» WORK TO BE COMPLETED:
In the geometry note below, why can $Q$ be called the isogonal conjugate of the point at infinity in the direction of $AD$? Answer in one to three sentences.

What Might This Be About?
8 October 2014, Created with GeoGebra
Points $D,$ $E,$ $F,$ $G,$ $Q$ are on the circumcircle $(ABC)$ such that $\angle BAF=\angle FAC,$ $\angle BAD=\angle QAC,$ $\angle ABG=\angle GBC,$ and $AD\parallel BE.$
Then $\angle EBG=\angle GBQ.$
The proof is by simple angle (or, perhaps, more appropriately, arc) chasing.
Since $AD\parallel BE,$ $BD=AE.$ Now, in terms of arcs, it is given that $BD=CQ$ and $AG=CG.$ From here, $EG=GQ$ and, therefore $\angle EBG=\angle GBQ.$
The lemma could be reformulated as follows:
Let $Q\in (ABC)$ and $AD$ is the isogonal conjugate of $AQ$ in $\angle BAC.$ Let $BE\parallel AD.$ Then $BE$ is the isogonal conjugate of $BQ$ in $\angle ABC.$
Replacing $B$ with $C,$ drawing a parallel to $AD$ through $C$ and its isogonal conjugate with respect to $\angle ACB,$ we see that the latter too passes through $Q.$ For this reason, $Q$ could be said to be the isogonal conjugate of the point at infinity corresponding to the direction of $AD.$

» MATERIAL PROVIDED:
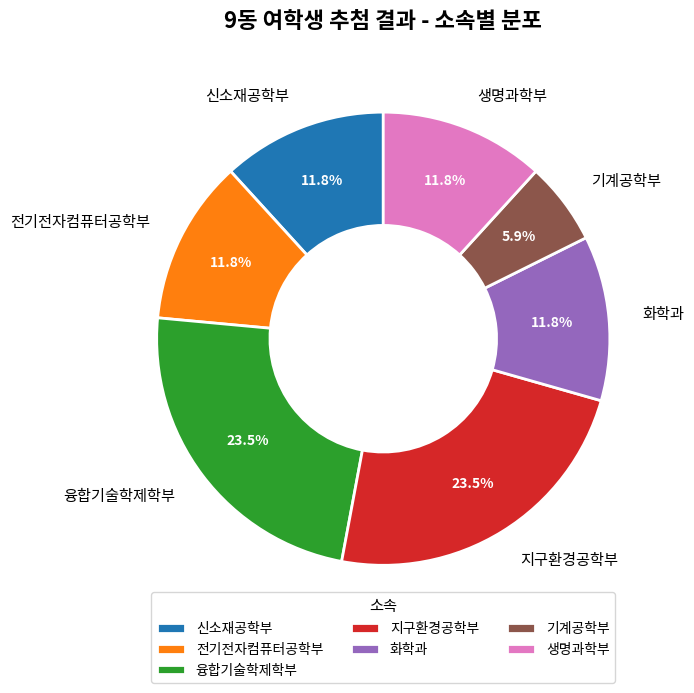

How many slices are in this pie chart?

7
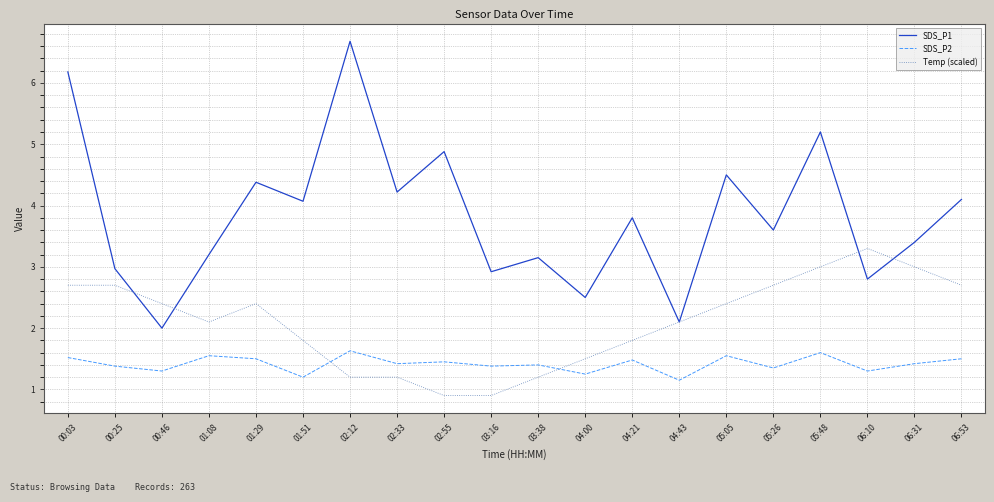

Which series has the largest total across all categories?

SDS_P1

» TASK OUTPUT:
$AQ$ is the isogonal conjugate of $AD$ in $\angle BAC$. The lemma shows that the isogonal conjugate of $BE$, the parallel to $AD$ through $B$, in $\angle ABC$ passes through $Q$, and the same holds for the parallel through $C$ with respect to $\angle ACB$. So the isogonal conjugates of the lines through all three vertices in the direction of $AD$ meet at $Q$.